WORK ORDER -
Output, word for word, the part of the surveillance passage below that opens with the words containing "The European Civil" and closes with "not the people.".
START EXERCISE PASSAGE
The European Civil Liberties Network concluded the security approach to social and economic conflict is a choice. Social tensions are usually the result of specific social and economic injustices, inadequate welfare in the form of limited access to fundamental services such as education, health and consequently employment. Tackling poverty and injustice at a local level would undoubtedly produce better results for society. The choice to tackle these problems with armed force, data collection, preventative policing and surveillance, mostly serves the interest of powerful weapon manufacturing companies, certainly not the people.
Current regulation is grossly inadequate but the technology is so fast, it is near impossible for regulators to keep up. Although we already live in an advanced surveillance society, measures could be taken to protect people and make the way data is handled more ethical. There are various individual counter measures or laws such as the Data Protection Act 1998 available, but similar to most of the discussion surrounding surveillance, fail to consider the broader social implications for disadvantaged people.
Legislation could be brought in at the top, where research and development takes place,
ensuring companies carry out a Privacy Impact Assessment (PIA). A type of risk assessment, that would identify various risks to privacy, life-chances, discrimination, equality and so on. Effective PIA legislation could be a tool for opening up new technology to in-depth scrutiny and debate by the organisation(s) involved, potentially leading to gains in transparency concerning key issues and making it possible for regulators to be successful in their duties. A feasibility study to PIA was conducted by the Scottish Government on their planned information system for social care but there was opposition to developing such measures in public organisations. This is unfortunate in terms of equality. There are various models of PIA but most revolve around fundamental issues of protecting privacy. Unfortunately, there are many obstacles such as the initial financial costs and a box ticking culture for compliance. Alternatively, privacy and human rights do not have to be seen as obstacles to effective surveillance. An effective PIA system could create public trust in surveillance and information sharing.
Considering social effects would be massive shift in the current debate but the object of surveillance should also be questioned. Does it serve broad community interests or the goals of the data collector? When the cost is in the millions, such as the planned introduction of drones, what are the consequences of not implementing new state of the art technology? Are they being introduced out of necessity or mundanely, out of feasibility and desirability? The T-mobile scam mentioned earlier and the abuses by Scottish Councils of RIPA laws are symptoms of an unregulated, advanced surveillance society. Broad Privacy Impact Assessment legislation considering the social effects of new technologies could educate organisations on the consequences of not acting ethically and probably serve community and security interests more effectively.
END EXERCISE PASSAGE
START DATA EXCERPTS
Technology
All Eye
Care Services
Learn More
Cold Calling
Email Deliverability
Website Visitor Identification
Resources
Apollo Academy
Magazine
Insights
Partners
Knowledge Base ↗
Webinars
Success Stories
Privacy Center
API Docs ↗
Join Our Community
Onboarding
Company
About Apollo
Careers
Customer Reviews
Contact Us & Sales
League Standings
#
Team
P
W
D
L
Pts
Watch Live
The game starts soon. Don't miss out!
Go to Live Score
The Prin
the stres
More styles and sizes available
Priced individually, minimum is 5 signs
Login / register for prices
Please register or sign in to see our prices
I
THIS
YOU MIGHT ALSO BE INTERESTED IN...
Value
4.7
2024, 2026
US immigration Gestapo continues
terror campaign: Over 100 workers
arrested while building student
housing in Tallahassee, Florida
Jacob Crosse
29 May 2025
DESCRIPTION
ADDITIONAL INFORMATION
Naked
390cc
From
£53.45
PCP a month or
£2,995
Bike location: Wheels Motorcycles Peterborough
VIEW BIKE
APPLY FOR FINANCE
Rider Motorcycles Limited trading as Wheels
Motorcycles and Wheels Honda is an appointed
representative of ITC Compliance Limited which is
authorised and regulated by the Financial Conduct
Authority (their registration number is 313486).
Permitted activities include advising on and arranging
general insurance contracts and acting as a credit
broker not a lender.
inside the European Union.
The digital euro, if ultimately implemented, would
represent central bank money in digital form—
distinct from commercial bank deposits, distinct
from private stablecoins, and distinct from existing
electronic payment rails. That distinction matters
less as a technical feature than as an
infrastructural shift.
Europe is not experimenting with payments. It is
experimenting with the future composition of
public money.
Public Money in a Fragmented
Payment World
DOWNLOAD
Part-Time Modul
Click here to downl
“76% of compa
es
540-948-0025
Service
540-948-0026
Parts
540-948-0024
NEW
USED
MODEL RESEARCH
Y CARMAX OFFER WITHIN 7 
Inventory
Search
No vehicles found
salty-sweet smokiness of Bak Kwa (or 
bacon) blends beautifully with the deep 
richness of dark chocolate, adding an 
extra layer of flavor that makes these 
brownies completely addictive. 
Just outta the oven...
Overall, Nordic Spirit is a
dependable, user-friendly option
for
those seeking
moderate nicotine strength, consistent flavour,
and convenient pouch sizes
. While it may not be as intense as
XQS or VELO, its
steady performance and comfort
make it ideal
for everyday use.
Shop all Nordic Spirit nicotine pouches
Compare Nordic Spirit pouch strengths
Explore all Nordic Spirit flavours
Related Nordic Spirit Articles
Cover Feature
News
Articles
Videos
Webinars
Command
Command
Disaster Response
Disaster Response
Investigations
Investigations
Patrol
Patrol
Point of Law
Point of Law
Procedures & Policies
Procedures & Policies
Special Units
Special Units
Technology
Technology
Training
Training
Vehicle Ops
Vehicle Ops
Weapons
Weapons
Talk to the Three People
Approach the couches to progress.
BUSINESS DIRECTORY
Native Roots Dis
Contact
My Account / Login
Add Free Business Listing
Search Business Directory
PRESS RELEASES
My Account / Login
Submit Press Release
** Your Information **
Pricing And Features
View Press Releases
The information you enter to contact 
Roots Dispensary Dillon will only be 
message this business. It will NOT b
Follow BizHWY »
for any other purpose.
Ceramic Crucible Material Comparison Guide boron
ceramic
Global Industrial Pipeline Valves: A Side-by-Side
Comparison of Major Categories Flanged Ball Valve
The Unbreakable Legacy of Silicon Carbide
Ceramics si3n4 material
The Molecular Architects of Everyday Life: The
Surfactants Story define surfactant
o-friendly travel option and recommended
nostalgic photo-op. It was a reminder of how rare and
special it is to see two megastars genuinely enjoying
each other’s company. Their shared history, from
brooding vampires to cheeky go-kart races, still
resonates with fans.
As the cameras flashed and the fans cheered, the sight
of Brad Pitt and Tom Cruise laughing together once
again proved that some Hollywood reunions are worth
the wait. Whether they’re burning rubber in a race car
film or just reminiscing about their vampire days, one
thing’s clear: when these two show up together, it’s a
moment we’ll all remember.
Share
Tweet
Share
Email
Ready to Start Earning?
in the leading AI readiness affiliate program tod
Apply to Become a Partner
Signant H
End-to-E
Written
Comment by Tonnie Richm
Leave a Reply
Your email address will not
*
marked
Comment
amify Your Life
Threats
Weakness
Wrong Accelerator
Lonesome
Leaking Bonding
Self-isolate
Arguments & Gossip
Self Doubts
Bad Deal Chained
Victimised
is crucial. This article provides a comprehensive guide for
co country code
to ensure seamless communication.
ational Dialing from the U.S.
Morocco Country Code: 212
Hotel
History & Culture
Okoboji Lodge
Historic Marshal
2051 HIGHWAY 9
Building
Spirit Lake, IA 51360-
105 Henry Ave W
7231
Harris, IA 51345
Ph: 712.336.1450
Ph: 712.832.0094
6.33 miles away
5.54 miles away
END DATA EXCERPTS
TASK ANSWER -
The European Civil Liberties Network concluded the security approach to social and economic conflict is a choice. Social tensions are usually the result of specific social and economic injustices, inadequate welfare in the form of limited access to fundamental services such as education, health and consequently employment. Tackling poverty and injustice at a local level would undoubtedly produce better results for society. The choice to tackle these problems with armed force, data collection, preventative policing and surveillance, mostly serves the interest of powerful weapon manufacturing companies, certainly not the people.